[Data extracted from a collection]
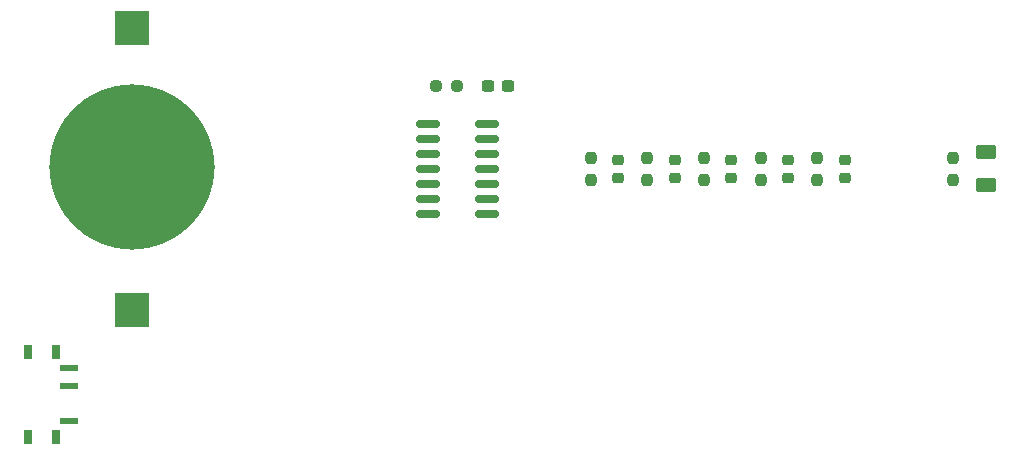
<source format=gbp>
G04 #@! TF.GenerationSoftware,KiCad,Pcbnew,7.0.1*
G04 #@! TF.CreationDate,2023-04-27T09:36:03+02:00*
G04 #@! TF.ProjectId,ET-Abschlussgadget_2023-rounded,45542d41-6273-4636-986c-757373676164,rev?*
G04 #@! TF.SameCoordinates,Original*
G04 #@! TF.FileFunction,Paste,Bot*
G04 #@! TF.FilePolarity,Positive*
%FSLAX46Y46*%
G04 Gerber Fmt 4.6, Leading zero omitted, Abs format (unit mm)*
G04 Created by KiCad (PCBNEW 7.0.1) date 2023-04-27 09:36:03*
%MOMM*%
%LPD*%
G01*
G04 APERTURE LIST*
G04 Aperture macros list*
%AMRoundRect*
0 Rectangle with rounded corners*
0 $1 Rounding radius*
0 $2 $3 $4 $5 $6 $7 $8 $9 X,Y pos of 4 corners*
0 Add a 4 corners polygon primitive as box body*
4,1,4,$2,$3,$4,$5,$6,$7,$8,$9,$2,$3,0*
0 Add four circle primitives for the rounded corners*
1,1,$1+$1,$2,$3*
1,1,$1+$1,$4,$5*
1,1,$1+$1,$6,$7*
1,1,$1+$1,$8,$9*
0 Add four rect primitives between the rounded corners*
20,1,$1+$1,$2,$3,$4,$5,0*
20,1,$1+$1,$4,$5,$6,$7,0*
20,1,$1+$1,$6,$7,$8,$9,0*
20,1,$1+$1,$8,$9,$2,$3,0*%
G04 Aperture macros list end*
%ADD10RoundRect,0.218750X0.256250X-0.218750X0.256250X0.218750X-0.256250X0.218750X-0.256250X-0.218750X0*%
%ADD11RoundRect,0.237500X-0.237500X0.250000X-0.237500X-0.250000X0.237500X-0.250000X0.237500X0.250000X0*%
%ADD12R,3.000000X3.000000*%
%ADD13C,14.000000*%
%ADD14RoundRect,0.250000X0.625000X-0.375000X0.625000X0.375000X-0.625000X0.375000X-0.625000X-0.375000X0*%
%ADD15R,1.520000X0.600000*%
%ADD16R,0.700000X1.200000*%
%ADD17RoundRect,0.237500X0.250000X0.237500X-0.250000X0.237500X-0.250000X-0.237500X0.250000X-0.237500X0*%
%ADD18RoundRect,0.150000X0.825000X0.150000X-0.825000X0.150000X-0.825000X-0.150000X0.825000X-0.150000X0*%
%ADD19RoundRect,0.237500X-0.300000X-0.237500X0.300000X-0.237500X0.300000X0.237500X-0.300000X0.237500X0*%
%ADD20RoundRect,0.237500X0.237500X-0.250000X0.237500X0.250000X-0.237500X0.250000X-0.237500X-0.250000X0*%
G04 APERTURE END LIST*
D10*
G04 #@! TO.C,D3*
X166500000Y-108787500D03*
X166500000Y-107212500D03*
G04 #@! TD*
D11*
G04 #@! TO.C,R1*
X180500000Y-107087500D03*
X180500000Y-108912500D03*
G04 #@! TD*
D12*
G04 #@! TO.C,BT1*
X111000000Y-119900000D03*
X111000000Y-96100000D03*
D13*
X111000000Y-107870000D03*
G04 #@! TD*
D14*
G04 #@! TO.C,D1*
X183300000Y-109400000D03*
X183300000Y-106600000D03*
G04 #@! TD*
D11*
G04 #@! TO.C,R7*
X149800000Y-107087500D03*
X149800000Y-108912500D03*
G04 #@! TD*
D15*
G04 #@! TO.C,SW1*
X105597500Y-129350000D03*
X105597500Y-126350000D03*
X105597500Y-124850000D03*
D16*
X102197500Y-130700000D03*
X104497500Y-130700000D03*
X102197500Y-123500000D03*
X104497500Y-123500000D03*
G04 #@! TD*
D11*
G04 #@! TO.C,R2*
X169000000Y-107087500D03*
X169000000Y-108912500D03*
G04 #@! TD*
D10*
G04 #@! TO.C,D4*
X161700000Y-108787500D03*
X161700000Y-107212500D03*
G04 #@! TD*
D11*
G04 #@! TO.C,R6*
X154600000Y-107087500D03*
X154600000Y-108912500D03*
G04 #@! TD*
D17*
G04 #@! TO.C,R5*
X138512500Y-101000000D03*
X136687500Y-101000000D03*
G04 #@! TD*
D10*
G04 #@! TO.C,D6*
X152080000Y-108787500D03*
X152080000Y-107212500D03*
G04 #@! TD*
G04 #@! TO.C,D2*
X171300000Y-108787500D03*
X171300000Y-107212500D03*
G04 #@! TD*
D18*
G04 #@! TO.C,U1*
X141000000Y-104190000D03*
X141000000Y-105460000D03*
X141000000Y-106730000D03*
X141000000Y-108000000D03*
X141000000Y-109270000D03*
X141000000Y-110540000D03*
X141000000Y-111810000D03*
X136050000Y-111810000D03*
X136050000Y-110540000D03*
X136050000Y-109270000D03*
X136050000Y-108000000D03*
X136050000Y-106730000D03*
X136050000Y-105460000D03*
X136050000Y-104190000D03*
G04 #@! TD*
D10*
G04 #@! TO.C,D5*
X156900000Y-108787500D03*
X156900000Y-107212500D03*
G04 #@! TD*
D19*
G04 #@! TO.C,C1*
X141075000Y-101000000D03*
X142800000Y-101000000D03*
G04 #@! TD*
D20*
G04 #@! TO.C,R4*
X159400000Y-108912500D03*
X159400000Y-107087500D03*
G04 #@! TD*
G04 #@! TO.C,R3*
X164200000Y-108912500D03*
X164200000Y-107087500D03*
G04 #@! TD*
M02*

</source>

→ TASK PROMPT
Above are the records; copy exactly the lines from the line with "G04 #@! TF.FileFunction,Paste,Bot*" through the line with "1,1,$1+$1,$2,$3*", both included.

→ ANSWER FOR THIS EXERCISE
G04 #@! TF.FileFunction,Paste,Bot*
G04 #@! TF.FilePolarity,Positive*
%FSLAX46Y46*%
G04 Gerber Fmt 4.6, Leading zero omitted, Abs format (unit mm)*
G04 Created by KiCad (PCBNEW 7.0.1) date 2023-04-27 09:36:03*
%MOMM*%
%LPD*%
G01*
G04 APERTURE LIST*
G04 Aperture macros list*
%AMRoundRect*
0 Rectangle with rounded corners*
0 $1 Rounding radius*
0 $2 $3 $4 $5 $6 $7 $8 $9 X,Y pos of 4 corners*
0 Add a 4 corners polygon primitive as box body*
4,1,4,$2,$3,$4,$5,$6,$7,$8,$9,$2,$3,0*
0 Add four circle primitives for the rounded corners*
1,1,$1+$1,$2,$3*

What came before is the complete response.